Oscar Wilde escribió que nadie —es decir, tampoco Summers— está libre de decir estupideces. La cuestión estriba, aconsejaba, en no decirlas con énfasis. ¡Y qué más enfático que el rector de Harvard dando una conferencia sobre las diferencias de rendimiento entre hombres y mujeres! El tipo no se fijó en gastos: sentenció, lo más campante, que los pocos logros de las mujeres en las ciencias en general y en matemáticas en particular podrían deberse a "diferencias innatas entre los sexos". El disparate lo pronunció, encima, en un país que ha hecho de lo políticamente correcto una religión oficial y generalizada.
Desde entonces el pobre Larry viene sumando cuatro pedidos públicos de disculpas. Ya parece Méndez: que no había dicho lo que había dicho. O que no había querido. Y el miércoles el claustro de Letras y Ciencias de Harvard lo mandó a la miércoles: "La facultad no tiene confianza en el liderazgo de Lawrence Summers", dictaminó por 218 votos contra 185, en un escueto pero contundente comunicado que colocó al rector al borde de pegar las hurras definitivas con todo indecoro.
El tema es la cuestión de lo innato.

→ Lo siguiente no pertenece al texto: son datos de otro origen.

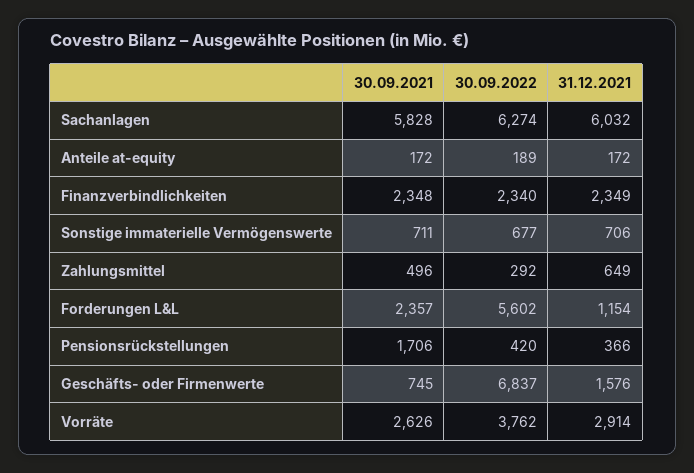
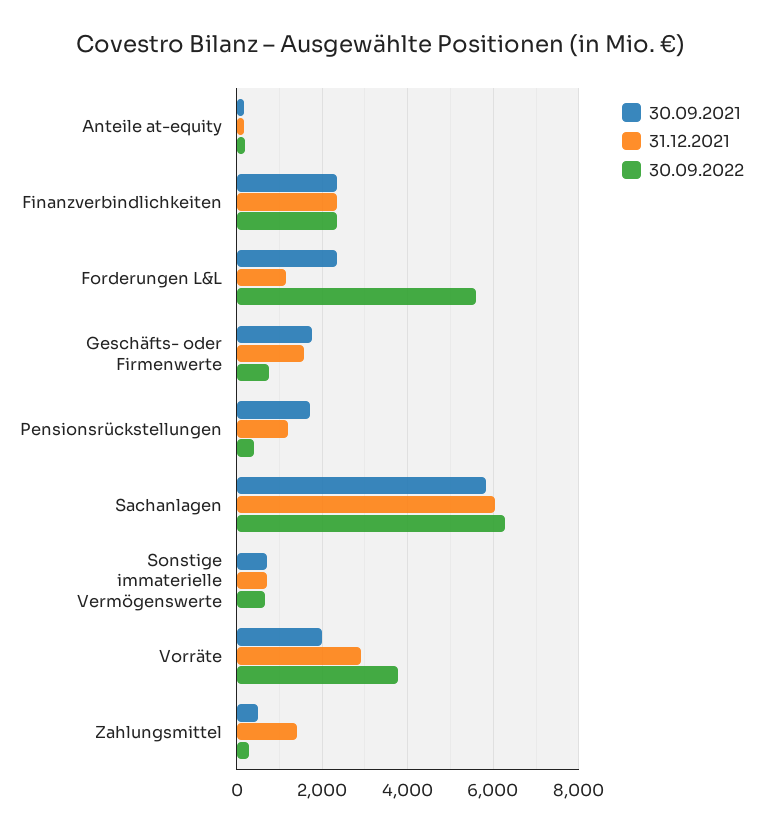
  {
    "30.09.2021": {
      "Sachanlagen": 5828,
      "Anteile at-equity": 172,
      "Finanzverbindlichkeiten": 2348,
      "Sonstige immaterielle Vermögenswerte": 711,
      "Zahlungsmittel": 496,
      "Forderungen L&L": 2357,
      "Pensionsrückstellungen": 1706,
-     "Geschäfts- oder Firmenwerte": 745,
+     "Geschäfts- oder Firmenwerte": 1800,
-     "Vorräte": 2626
+     "Vorräte": 2000
    },
    "30.09.2022": {
      "Sachanlagen": 6274,
      "Anteile at-equity": 189,
      "Finanzverbindlichkeiten": 2340,
      "Sonstige immaterielle Vermögenswerte": 677,
      "Zahlungsmittel": 292,
      "Forderungen L&L": 5602,
      "Pensionsrückstellungen": 420,
-     "Geschäfts- oder Firmenwerte": 6837,
+     "Geschäfts- oder Firmenwerte": 800,
      "Vorräte": 3762
    },
    "31.12.2021": {
      "Sachanlagen": 6032,
      "Anteile at-equity": 172,
      "Finanzverbindlichkeiten": 2349,
      "Sonstige immaterielle Vermögenswerte": 706,
-     "Zahlungsmittel": 649,
+     "Zahlungsmittel": 1400,
      "Forderungen L&L": 1154,
-     "Pensionsrückstellungen": 366,
+     "Pensionsrückstellungen": 1200,
      "Geschäfts- oder Firmenwerte": 1576,
      "Vorräte": 2914
    }
  }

Quizá gran parte del pensamiento estúpido —que no es poco y ha tutelado a la humanidad durante la mayor parte de su desarrollo— se base en ésa pretensión genética. Durante siglos y siglos muchos de los mejores cerebros que dio el mundo se dedicaron a defender la monarquía, la nobleza de sangre, el feudalismo, entre otras lindezas, sólo para justificar porquerías terribles como la esclavitud o el servilismo. Usando el mismo tipo de razonamiento imbécil, reivindicaron con carradas de idioteces el racismo, toda clase de discriminación y hasta los más variados exterminios. Todo en nombre de las ventajas o desventajas innatas que otorgaba el nacimiento por sexo, condición social, nacionalidad, religión, ideología o pigmentación de la piel. Así, por el sólo hecho de aparecer, el individuo ya tenía destino.
Esos grandes pensadores —muchachos grosos como Platón, San Pablo, Séneca, San Agustín, Shakespeare, entre tantos— también se las tomaron con las mujeres y escribieron toneladas de papel para denigrarlas. Que eran débiles, que su cerebro pesaba menos, que no razonaban: cualquier tachero promedio hoy las manda a lavar los platos aunque la estadística de accidentes mortales la lideran abrumadoramente los hombres. El objetivo era obvio, aunque algunos se hicieran los distraídos: continuar con el sometimiento de la mitad de la humanidad a manos de la otra.
Con buenas razones el siglo XX arrasó con una porción no desdeñable de ése cúmulo de idioteces. Pero, fatalmente, quedan y quedarán muchas enquistadas, como una memoria boba de la especie. Igual, esperemos que por su propio bien y el de todos al inteligente Summers le salga cara la gansada.